The International Labor Defense organization, while clearly started through the volition of the Communist organization, included among its governing National Committee of 38 members a number of prominent figures from the Socialist Party, Ralph Chaplin of the IWW, and an array of non-party libertarian radicals.

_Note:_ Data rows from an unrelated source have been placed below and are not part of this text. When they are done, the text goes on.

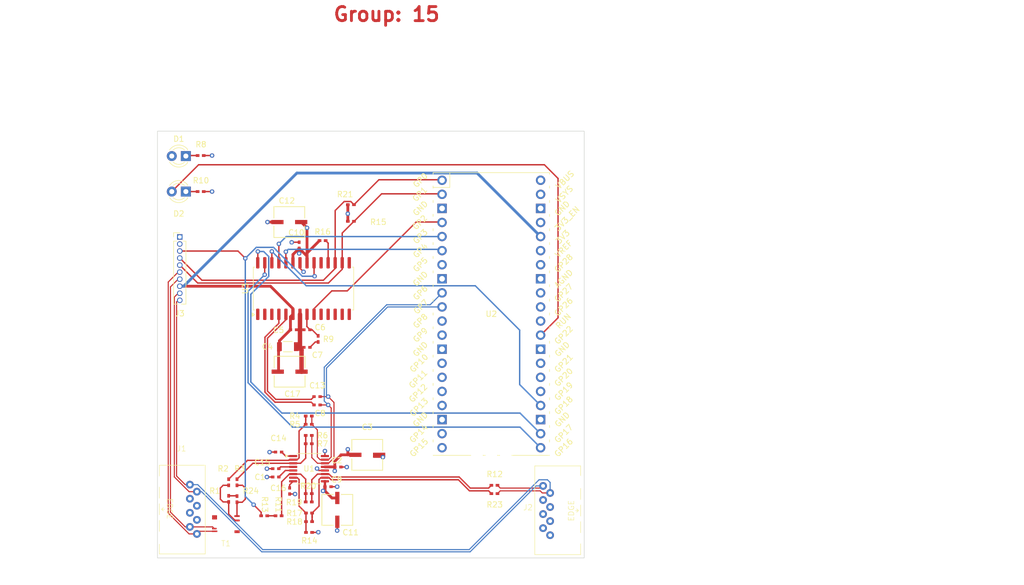
<source format=kicad_pcb>
(kicad_pcb
	(version 20240108)
	(generator "pcbnew")
	(generator_version "8.0")
	(general
		(thickness 1.62552)
		(legacy_teardrops no)
	)
	(paper "A4")
	(layers
		(0 "F.Cu" signal)
		(1 "In1.Cu" signal)
		(2 "In2.Cu" signal)
		(31 "B.Cu" signal)
		(32 "B.Adhes" user "B.Adhesive")
		(33 "F.Adhes" user "F.Adhesive")
		(34 "B.Paste" user)
		(35 "F.Paste" user)
		(36 "B.SilkS" user "B.Silkscreen")
		(37 "F.SilkS" user "F.Silkscreen")
		(38 "B.Mask" user)
		(39 "F.Mask" user)
		(40 "Dwgs.User" user "User.Drawings")
		(41 "Cmts.User" user "User.Comments")
		(42 "Eco1.User" user "User.Eco1")
		(43 "Eco2.User" user "User.Eco2")
		(44 "Edge.Cuts" user)
		(45 "Margin" user)
		(46 "B.CrtYd" user "B.Courtyard")
		(47 "F.CrtYd" user "F.Courtyard")
		(48 "B.Fab" user)
		(49 "F.Fab" user)
		(50 "User.1" user)
		(51 "User.2" user)
		(52 "User.3" user)
		(53 "User.4" user)
		(54 "User.5" user)
		(55 "User.6" user)
		(56 "User.7" user)
		(57 "User.8" user)
		(58 "User.9" user)
	)
	(setup
		(stackup
			(layer "F.SilkS"
				(type "Top Silk Screen")
				(color "White")
			)
			(layer "F.Paste"
				(type "Top Solder Paste")
			)
			(layer "F.Mask"
				(type "Top Solder Mask")
				(color "Green")
				(thickness 0.01016)
			)
			(layer "F.Cu"
				(type "copper")
				(thickness 0.035)
			)
			(layer "dielectric 1"
				(type "core")
				(color "FR4 natural")
				(thickness 0.218 locked)
				(material "FR4")
				(epsilon_r 4.4)
				(loss_tangent 0.02) addsublayer
				(color "FR4 natural")
				(thickness 0.218 locked)
				(material "FR4")
				(epsilon_r 4.4)
				(loss_tangent 0.02) addsublayer
				(color "FR4 natural")
				(thickness 0.1164 locked)
				(material "FR4")
				(epsilon_r 4.16)
				(loss_tangent 0.02)
			)
			(layer "In1.Cu"
				(type "copper")
				(thickness 0.0152)
			)
			(layer "dielectric 2"
				(type "prepreg")
				(color "FR4 natural")
				(thickness 0.4 locked)
				(material "FR4")
				(epsilon_r 4.5)
				(loss_tangent 0.02)
			)
			(layer "In2.Cu"
				(type "copper")
				(thickness 0.0152)
			)
			(layer "dielectric 3"
				(type "core")
				(color "FR4 natural")
				(thickness 0.1164 locked)
				(material "FR4")
				(epsilon_r 4.16)
				(loss_tangent 0.02) addsublayer
				(color "FR4 natural")
				(thickness 0.218 locked)
				(material "FR4")
				(epsilon_r 4.4)
				(loss_tangent 0.02) addsublayer
				(color "FR4 natural")
				(thickness 0.218 locked)
				(material "FR4")
				(epsilon_r 4.4)
				(loss_tangent 0.02)
			)
			(layer "B.Cu"
				(type "copper")
				(thickness 0.035)
			)
			(layer "B.Mask"
				(type "Bottom Solder Mask")
				(color "Green")
				(thickness 0.01016)
			)
			(layer "B.Paste"
				(type "Bottom Solder Paste")
			)
			(layer "B.SilkS"
				(type "Bottom Silk Screen")
				(color "White")
			)
			(copper_finish "None")
			(dielectric_constraints no)
		)
		(pad_to_mask_clearance 0.0381)
		(solder_mask_min_width 0.1016)
		(allow_soldermask_bridges_in_footprints no)
		(pcbplotparams
			(layerselection 0x00010fc_ffffffff)
			(plot_on_all_layers_selection 0x0000000_00000000)
			(disableapertmacros no)
			(usegerberextensions no)
			(usegerberattributes yes)
			(usegerberadvancedattributes yes)
			(creategerberjobfile yes)
			(dashed_line_dash_ratio 12.000000)
			(dashed_line_gap_ratio 3.000000)
			(svgprecision 4)
			(plotframeref no)
			(viasonmask no)
			(mode 1)
			(useauxorigin no)
			(hpglpennumber 1)
			(hpglpenspeed 20)
			(hpglpendiameter 15.000000)
			(pdf_front_fp_property_popups yes)
			(pdf_back_fp_property_popups yes)
			(dxfpolygonmode yes)
			(dxfimperialunits yes)
			(dxfusepcbnewfont yes)
			(psnegative no)
			(psa4output no)
			(plotreference yes)
			(plotvalue yes)
			(plotfptext yes)
			(plotinvisibletext no)
			(sketchpadsonfab no)
			(subtractmaskfromsilk no)
			(outputformat 1)
			(mirror no)
			(drillshape 1)
			(scaleselection 1)
			(outputdirectory "")
		)
	)
	(net 0 "")
	(net 1 "OLRCK")
	(net 2 "VA")
	(net 3 "SDA")
	(net 4 "SDOUT")
	(net 5 "Net-(U1B-~{PD})")
	(net 6 "SCL")
	(net 7 "RMCLK")
	(net 8 "RST")
	(net 9 "OSCLK")
	(net 10 "OMCLK")
	(net 11 "PASS+")
	(net 12 "GND")
	(net 13 "FILT")
	(net 14 "GNDA")
	(net 15 "AES3+")
	(net 16 "AES3-")
	(net 17 "SIG_OUT-")
	(net 18 "SIG_OUT+")
	(net 19 "PWM")
	(net 20 "Net-(U3-AD2{slash}GPO2)")
	(net 21 "SIG_IN-")
	(net 22 "SIG_IN+")
	(net 23 "unconnected-(T1-Pad3)")
	(net 24 "unconnected-(T1-Pad5)")
	(net 25 "unconnected-(U3-RXP2-Pad2)")
	(net 26 "unconnected-(U3-AD0{slash}CS-Pad14)")
	(net 27 "unconnected-(U3-RXP7-Pad13)")
	(net 28 "unconnected-(U3-RXP3-Pad1)")
	(net 29 "unconnected-(U3-AD1{slash}CDIN-Pad15)")
	(net 30 "unconnected-(U3-RXP4-Pad10)")
	(net 31 "unconnected-(U3-RXP6-Pad12)")
	(net 32 "unconnected-(U3-GPO1-Pad19)")
	(net 33 "unconnected-(U3-RXP1-Pad3)")
	(net 34 "unconnected-(U3-RXP5-Pad11)")
	(net 35 "unconnected-(J1-Pad5)")
	(net 36 "unconnected-(J1-Pad6)")
	(net 37 "unconnected-(J1-Pad3)")
	(net 38 "unconnected-(J1-Pad4)")
	(net 39 "unconnected-(J2-Pad5)")
	(net 40 "unconnected-(J2-Pad3)")
	(net 41 "unconnected-(J2-Pad2)")
	(net 42 "unconnected-(J2-Pad4)")
	(net 43 "unconnected-(J2-Pad1)")
	(net 44 "unconnected-(J2-Pad6)")
	(net 45 "Net-(U1A-IN+)")
	(net 46 "Net-(U1A-IN-)")
	(net 47 "Net-(U1B-IN+)")
	(net 48 "Net-(U1B-IN-)")
	(net 49 "unconnected-(U2-GPIO19-Pad25)")
	(net 50 "unconnected-(U2-3V3_EN-Pad37)")
	(net 51 "unconnected-(U2-GPIO15-Pad20)")
	(net 52 "unconnected-(U2-AGND-Pad33)")
	(net 53 "unconnected-(U2-VSYS-Pad39)")
	(net 54 "unconnected-(U2-GPIO26_ADC0-Pad31)")
	(net 55 "unconnected-(U2-GPIO21-Pad27)")
	(net 56 "unconnected-(U2-GPIO27_ADC1-Pad32)")
	(net 57 "unconnected-(U2-GPIO8-Pad11)")
	(net 58 "unconnected-(U2-GPIO11-Pad15)")
	(net 59 "unconnected-(U2-GPIO20-Pad26)")
	(net 60 "unconnected-(U2-GPIO5-Pad7)")
	(net 61 "unconnected-(U2-GPIO10-Pad14)")
	(net 62 "unconnected-(U2-ADC_VREF-Pad35)")
	(net 63 "unconnected-(U2-GPIO28_ADC2-Pad34)")
	(net 64 "unconnected-(U2-GPIO12-Pad16)")
	(net 65 "unconnected-(U2-GPIO13-Pad17)")
	(net 66 "unconnected-(U2-GPIO9-Pad12)")
	(net 67 "unconnected-(U2-RUN-Pad30)")
	(net 68 "LED")
	(net 69 "+5V")
	(net 70 "Net-(U3-RXP0)")
	(net 71 "Net-(U3-RXN)")
	(net 72 "Net-(U1B-VOCM)")
	(net 73 "Net-(U1A-~{PD})")
	(net 74 "Net-(U1A-VOCM)")
	(net 75 "Net-(U1B-OUT-)")
	(net 76 "Net-(U1B-OUT+)")
	(net 77 "Net-(D1-K)")
	(net 78 "Net-(D2-K)")
	(net 79 "Net-(R1-Pad1)")
	(net 80 "Net-(R1-Pad2)")
	(net 81 "Net-(R24-Pad1)")
	(net 82 "Net-(R11-Pad1)")
	(net 83 "Net-(C7-Pad1)")
	(net 84 "unconnected-(J3-Pin_1-Pad1)")
	(footprint "491_Footprints:R_805" (layer "F.Cu") (at 167.947201 128.5))
	(footprint "491_Footprints:RJ45_Conn" (layer "F.Cu") (at 113 131.325 -90))
	(footprint "491_Footprints:R_805" (layer "F.Cu") (at 134.4472 119.5))
	(footprint "491_Footprints:R_805" (layer "F.Cu") (at 121.5 129.5 90))
	(footprint "491_Footprints:CAP_805_CER" (layer "F.Cu") (at 128.5 125.5 180))
	(footprint "491_Footprints:CAP_805_CER" (layer "F.Cu") (at 132.715 83.693 90))
	(footprint "491_Footprints:R_805" (layer "F.Cu") (at 121.5 126.4472 90))
	(footprint "491_Footprints:CAP_805_CER" (layer "F.Cu") (at 134.112 98.933 180))
	(footprint "LED_THT:LED_D3.0mm" (layer "F.Cu") (at 112.275 67.593697 180))
	(footprint "491_Footprints:CAP_CER_0.1uF_1206" (layer "F.Cu") (at 130.683 101.981))
	(footprint "491_Footprints:RJ45_Conn" (layer "F.Cu") (at 178 131.555 90))
	(footprint "491_Footprints:R_805" (layer "F.Cu") (at 142.052799 79.366999 180))
	(footprint "491_Footprints:CAP_805_CER" (layer "F.Cu") (at 134.112 102.108 180))
	(footprint "491_Footprints:R_805" (layer "F.Cu") (at 120 126.4472 90))
	(footprint "Package_SO:TSSOP-16_4.4x5mm_P0.65mm" (layer "F.Cu") (at 134.5 124))
	(footprint "491_Footprints:CAP_805_CER" (layer "F.Cu") (at 135.9472 111 180))
	(footprint "491_Footprints:SM453230-181N7Y" (layer "F.Cu") (at 119.5 134))
	(footprint "Connector_PinHeader_1.27mm:PinHeader_1x10_P1.27mm_Vertical" (layer "F.Cu") (at 111.1758 82.19))
	(footprint "491_Footprints:R_805" (layer "F.Cu") (at 136.945 82.85 180))
	(footprint "491_Footprints:R_805" (layer "F.Cu") (at 126.4068 132.5))
	(footprint "491_Footprints:CAP_805_CER" (layer "F.Cu") (at 137.922 127.254))
	(footprint "491_Footprints:CAP_805_CER" (layer "F.Cu") (at 139.7 123.698))
	(footprint "491_Footprints:R_805" (layer "F.Cu") (at 134.4472 130))
	(footprint "491_Footprints:R_805" (layer "F.Cu") (at 136.144 100.584 90))
	(footprint "491_Footprints:R_805" (layer "F.Cu") (at 167.947201 127))
	(footprint "491_Footprints:CAP_ALUM" (layer "F.Cu") (at 145 121.5))
	(footprint "491_Footprints:R_805" (layer "F.Cu") (at 134.4472 118))
	(footprint "LED_THT:LED_D3.0mm" (layer "F.Cu") (at 112.275 74 180))
	(footprint "491_Footprints:R_805" (layer "F.Cu") (at 134.5 133.5528))
	(footprint "491_Footprints:CAP_805_CER" (layer "F.Cu") (at 129 121 180))
	(footprint "491_Footprints:R_805" (layer "F.Cu") (at 120 129.4472 -90))
	(footprint "491_Footprints:CAP_805_CER" (layer "F.Cu") (at 131.699 98.933))
	(footprint "491_Footprints:R_805" (layer "F.Cu") (at 134.4472 114.5))
	(footprint "491_Footprints:R_805"
		(layer "F.Cu")
		(uuid "bcaca7fb-8e36-453c-855d-6bb988118dd0")
		(at 134.4472 116 180)
		(property "Reference" "R5"
			(at 2.5 0 0)
			(unlocked yes)
			(layer "F.SilkS")
			(uuid "291602e7-d715-4504-9524-2a93de14679a")
			(effects
				(font
					(size 1 1)
					(thickness 0.15)
				)
			)
		)
		(property "Value" "1k"
			(at 0 1.5 180)
			(unlocked yes)
			(layer "F.Fab")
			(uuid "79fab283-738c-4807-a9eb-4c20c428bed7")
			(effects
				(font
					(size 1 1)
					(thickness 0.15)
				)
			)
		)
		(property "Footprint" "491_Footprints:R_805"
			(at -0.5 6.5 180)
			(unlocked yes)
			(layer "F.Fab")
			(hide yes)
			(uuid "38711431-c963-4a79-9452-16864d0650d2")
			(effects
				(font
					(size 1.27 1.27)
				)
			)
		)
		(property "Datasheet" ""
			(at 0 0 180)
			(unlocked yes)
			(layer "F.Fab")
			(hide yes)
			(uuid "4b09a3c6-f6ba-4b1b-834b-5e77f147079d")
			(effects
				(font
					(size 1.27 1.27)
				)
			)
		)
		(property "Description" ""
			(at 0 0 180)
			(unlocked yes)
			(layer "F.Fab")
			(hide yes)
			(uuid "0afaaa0f-ba7b-4828-a63a-f393a5672bdf")
			(effects
				(font
					(size 1.27 1.27)
				)
			)
		)
		(property ki_fp_filters "RC0402N_PAN RC0402N_PAN-M RC0402N_PAN-L")
		(path "/2c50ff38-a516-4b29-8c82-49d39bbe366b")
		(sheetname "Root")
		(sheetfile "491Project_Darren.kicad_sch")
		(attr smd)
		(fp_line
			(start 1.134599 0.504)
			(end -1.134599 0.504)
			(stroke
				(width 0.1524)
				(type solid)
			)
			(layer "F.CrtYd")
			(uuid "e73c8082-dd5e-4234-9644-0666081986b6")
		)
		(fp_line
			(start 1.134599 -0.504)
			(end 1.134599 0.504)
			(stroke
				(width 0.1524)
				(type solid)
			)
			(layer "F.CrtYd")
			(uuid "d1340b6f-3289-4cca-a69b-6d6525956c9f")
		)
		(fp_line
			(start -1.134599 0.504)
			(end -1.134599 -0.504)
			(stroke
				(width 0.1524)
				(type solid)
			)
			(layer "F.CrtYd")
			(uuid "8a699a45-831c-4d47-b445-1b714554f513")
		)
		(fp_line
			(start -1.134599 -0.504)
			(end 1.134599 -0.504)
			(stroke
				(width 0.1524)
				(type solid)
			)
			(layer "F.CrtYd")
			(uuid "bde81ba2-ad75-4d11-9bc2-28725bb9904f")
		)
		(fp_line
			(start 0.524999 0.249999)
			(end 0.524999 -0.249999)
			(stroke
				(width 0.0254)
				(type solid)
			)
			(layer "F.Fab")
			(uuid "576f24cc-cafa-4587-975b-ac3de01aef18")
		)
		(fp_line
			(start 0.524999 0.249999)
			(end 0.524999 -0.249999)
			(stroke
				(width 0.0254)
				(type solid)
			)
			(layer "F.Fab")
			(uuid "96c3ebcf-ee8e-4af6-97b5-573dca39f8cb")
		)
		(fp_line
			(start 0.524999 -0.249999)
			(end 0.225 -0.249999)
			(stroke
				(width 0.0254)
				(type solid)
			)
			(layer "F.Fab")
			(uuid "51d09325-9934-460d-b4cc-6bf6ac213d8d")
		)
		(fp_line
			(start 0.524999 -0.249999)
			(end -0.524999 -0.249999)
			(stroke
				(width 0.0254)
				(type solid)
			)
			(layer "F.Fab")
			(uuid "3c8365ae-0cb4-4497-8f14-a92321321a8a")
		)
		(fp_line
			(start 0.225 0.249999)
			(end 0.524999 0.249999)
			(stroke
				(width 0.0254)
				(type solid)
			)
			(layer "F.Fab")
			(uuid "ae1c8825-3139-4308-a3f0-7eb6391db35e")
		)
		(fp_line
			(start 0.225 -0.249999)
			(end 0.225 0.249999)
			(stroke
				(width 0.0254)
				(type solid)
			)
			(layer "F.Fab")
			(uuid "671aa6b9-bead-4c81-ad50-f847a9fbbb4d")
		)
		(fp_line
			(start -0.225 0.249999)
			(end -0.225 -0.249999)
			(stroke
				(width 0.0254)
				(type solid)
			)
			(layer "F.Fab")
			(uuid "f96d7c7e-55a1-4ac8-b3e2-83d9cf724a46")
		)
		(fp_line
			(start -0.225 -0.249999)
			(end -0.524999 -0.249999)
			(stroke
				(width 0.0254)
				(type solid)
			)
			(layer "F.Fab")
			(uuid "6180add6-6c91-4627-ba64-b45b127aa603")
		)
		(fp_line
			(start -0.524999 0.249999)
			(end 0.524999 0.249999)
			(stroke
				(width 0.0254)
				(type solid)
			)
			(layer "F.Fab")
			(uuid "a2eb6365-d280-4633-aa08-2e2226e3f8a0")
		)
		(fp_line
			(start -0.524999 0.249999)
			(end -0.225 0.249999)
			(stroke
				(width 0.0254)
				(type solid)
			)
			(layer "F.Fab")
			(uuid "fc42b8ae-41f1-425c-898b-e7c5fd6db20a")
		)
		(fp_line
			(start -0.524999 -0.249999)
			(end -0.524999 0.249999)
			(stroke
				(width 0.0254)
				(type solid)
			)
			(layer "F.Fab")
			(uuid "667932b0-0d77-46db-8270-e6c4f7e04df1")
		)
		(fp_line
			(start -0.524999 -0.249999)
			(end -0.524999 0.249999)
			(stroke
				(width 0.0254)
				(type solid)
			)
			(layer "F.Fab")
			(uuid "78f83830-ffba-4ced-9256-972167239e91")
		)
		(fp_text user "${REFERENCE}"
			(at 0.5 9 180)
			(unlocked yes)
			(layer "F.Fab")
			(hide yes)
			(uuid "2381afb9-af8b-4feb-959c-d2f70299f7c4")
			(effects
				(font
					(size 1 1)
					(thickness 0.15)
				)
			)
		)
		(pad "1" smd rect
			(at -0.552799 0 180)
			(size 0.655599 0.499999)
			(layers "F.Cu" "F.Paste" "F.Mask")
			(net 15 "AES3+")
			(pintype "passive
... [396450 chars truncated]
</source>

According to a list published in early issues of The Labor Defender, the initial executive officers of the ILD in 1926 were:

James P. Cannon --- Executive Secretary.

Andrew T. McNamara --- Chairman.

Edward C. Wentworth --- Vice-Chairman.

The National Committee (38) included: Rose Baron, Max Bedacht, J.O. Bentall, F.G. Biedenkapp, Alice Stone Blackwell, William Bouck, William Montgomery Brown, James P. Cannon, Ralph Chaplin, Henry Corbishley, Eugene V. Debs, Jacob Dolla, Robert W. Dunn, William F. Dunne, John Edenstrom, Lovett Fort-Whiteman, William Z. Foster, Harrison George, Benjamin Gitlow, Ellen Hayes, Rose Karsner, Fred Mann, George Maurer, Andrew T. McNamara, E.R. Meitzen, Fred Merrick, Cora Meyers, Robert Minor, William Mollenhauer, Scott Nearing, Charles E. Ruthenberg, Mandel Shuchter, Upton Sinclair, Dan Stevens, John T. Taylor, Edward C. Wentworth, Robert Whitter, David Rhys Williams. (Those who were known members of the Workers (Communist) Party in italics).

 

 

DOWNLOADS

FEBRUARY

"A Communist Trial in Pittsburgh," by A. Jakira [Feb. 1926] Eyewitness account of the trial in Pittsburgh of Edward Horacek, a draftsman and member of the Machinists Union who was arrested and tried for his activities as a member of the Workers Party of America. Horacek was taken as a part of the April 27 and 28, 1923 raids by federal agents, state policemen, and county detectives on the Pittsburgh headquarters of the Workers Party and was the first of 9 defendants to go to trial. Jakira tells the familiar tale of a zealous prosecution with its lying witnesses before a stacked jury and a biased judge. The jury convicted Horacek for having back in 1923 distributed the printed program of the WPA (a registered political party in the state of Pennsylvania) and for having been invoiced for 50 copies of The Liberator, a WPA artistic-political magazine "sold on newsstands and bookstores in practically every city of this country." No articles from The Liberator had been introduced into evidence during the trial to demonstrate that the publication was seditious, nor was any over act by Horacek alleged -- Horacek was simply found guilty of 2 of the 8 charges made against him for his membership in the WPA and for distributing its literature. The conviction meant a potential sentence of 20 years in prison, writes Jakira. Includes a pen-and-ink caricature of Henry J. Lennon, chief of the Pittsburgh anti-red unit, chief prosecution witness in the trial who was accused by Jakira of having perjured himself on the stand.